### [Text excerpt]
= = =

In fact, the debate is so current that the online magazine Slate has
come up with a quiz entitled 'Are You A Liberal Anti-Semite?' (Sample
question: 'Which state's offences against humanity bother you most? a)
Sudan b) Israel c) Massachusetts'.) One of the prizes is dinner with
Tony Judt.

Tony Judt is, in the words of a fellow historian, 'one of our most
dazzling public intellectuals'. As a prominent professor at New York
University and a regular contributor to the New York Review of Books,
the New York Times and The Nation, he has a strong and widely heard
voice. His latest book, Postwar - a magnificent, opinionated and vast
history of Europe since 1945 - was voted one of the 10 best books of
last year by the New York Times. A talented forger of links between
thinkers from countries all over the world, Judt worked tirelessly
after 1989 to bring together eastern European and American
intellectuals, and he solidified these efforts by founding the
Remarque Institute at NYU in 1995 to promote the study and discussion
of Europe in America. A natural polemicist, he brought with him to New
York an Oxbridge tradition more pugnacious than is generally
characteristic of American academic life, and found himself - after
years spent concentrating on European history - drawn back into an
engagement with the Middle East.

In 2003, Judt wrote an articulately provocative piece for the New York
Review of Books entitled 'Israel: The Alternative', in which he
argued, among other things, that Israel was 'an anachronism' that was
'bad for the Jews' and should be converted into a binational state.
The offices of the New York Review were inundated with letters as a
result. Last year, Judt wrote an op-ed piece for the New York Times in
which he argued that America's fear of anti-Semitism when discussing
Israel wrought tremendous damage. As the page was about to go to
press, the editor rang him up. 'Just one thing,' he said, 'You are
Jewish, aren't you?'

Judt was born in London in 1948. Growing up Jewish in 1950s Britain,
as he has said, he came to know a thing or two about anti-Semitism.
His mother was from London and his father, who was born in Belgium,
had come there as a stateless person. Judt was brought up in what he
describes as 'a fairly standard left-wing Jewish secular political
environment', but with close links to his Yiddish-speaking
grandparents, all of whom were eastern European Jews, from Romania and
Russia and Lithuania and Poland. As a teenager, he joined a left-wing
Zionist organisation and became very active in the kibbutz movement,
living in Israel on and off for a large part of the early 1960s.

= = =

### [Extracted data]
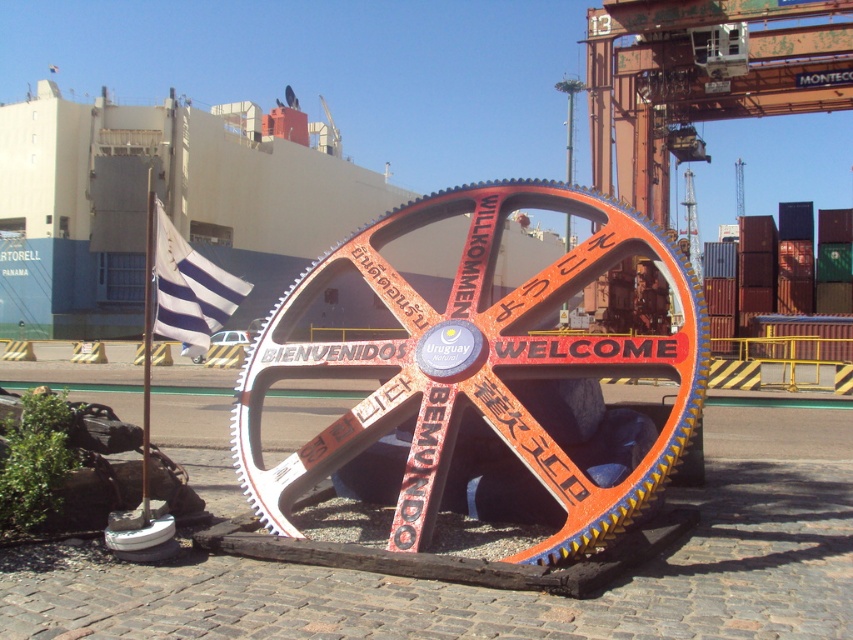
Does orange painted metal gear at center have a lesser width compared to white striped fabric at left?

No.

Locate an element on the screen. The image size is (853, 640). orange painted metal gear at center is located at coordinates (474, 369).

Does point (384, 237) lie behind point (195, 356)?

No, it is in front of (195, 356).

Between orange painted metal gear at center and black rubber tire at center, which one is positioned higher?

Positioned higher is orange painted metal gear at center.

Who is more forward, (x=260, y=412) or (x=192, y=360)?

Positioned in front is point (x=260, y=412).

Where is `orange painted metal gear at center`? Image resolution: width=853 pixels, height=640 pixels. orange painted metal gear at center is located at coordinates (474, 369).

Who is lower down, white striped fabric at left or black rubber tire at center?

black rubber tire at center is below.

This screenshot has width=853, height=640. What do you see at coordinates (189, 289) in the screenshot? I see `white striped fabric at left` at bounding box center [189, 289].

Which is behind, point (222, 316) or point (198, 362)?

The point (198, 362) is more distant.

Locate an element on the screen. white striped fabric at left is located at coordinates (189, 289).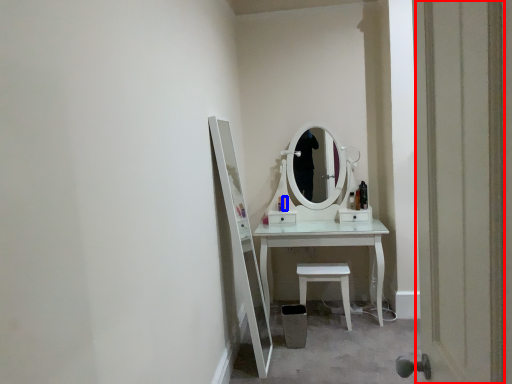
Question: Which of the following is the farthest to the observer, door (highlighted by a red box) or toiletry (highlighted by a blue box)?

Choices:
 (A) door
 (B) toiletry

Answer: (B)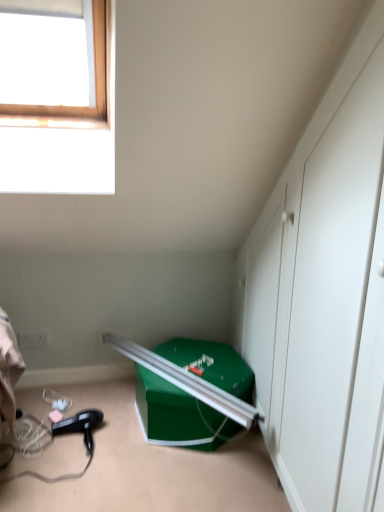
Locate an element on the screen. The image size is (384, 512). free location above green cardboard box at lower right (from a real-world perspective) is located at coordinates (198, 370).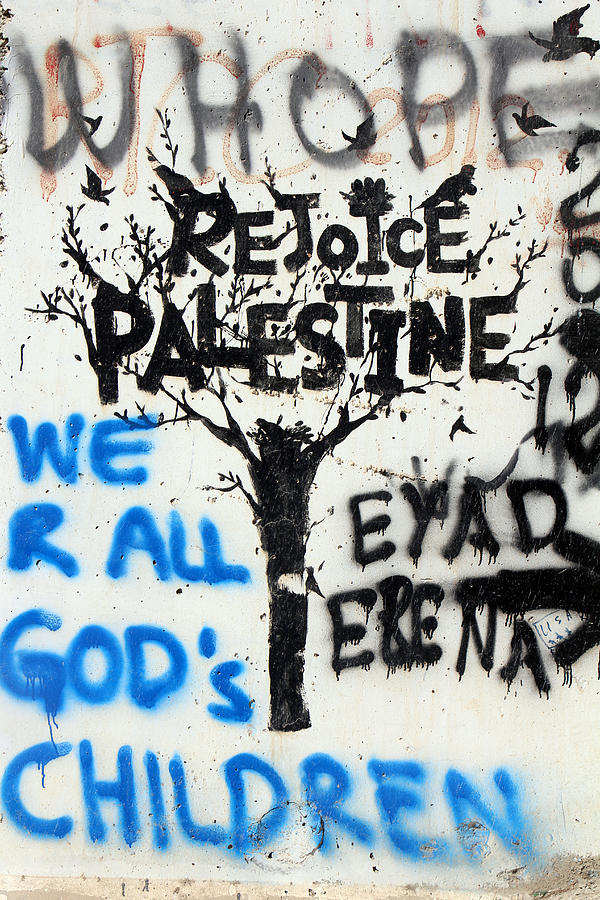
Identify the location of black words spray painted on the wall. The image size is (600, 900). (403, 249), (326, 392), (418, 554), (423, 635), (585, 328), (363, 114).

= = =

### [Work task 1]
From the profile of Tony Judt, print the passage starting with "In 2003, Judt" and going on through "a binational state.".
### [Work task 2]
List the countries that the profile of Tony Judt gives as the origins of his grandparents.

### [Worked solution 1]
In 2003, Judt wrote an articulately provocative piece for the New York
Review of Books entitled 'Israel: The Alternative', in which he
argued, among other things, that Israel was 'an anachronism' that was
'bad for the Jews' and should be converted into a binational state.

### [Worked solution 2]
Romania
Russia
Lithuania
Poland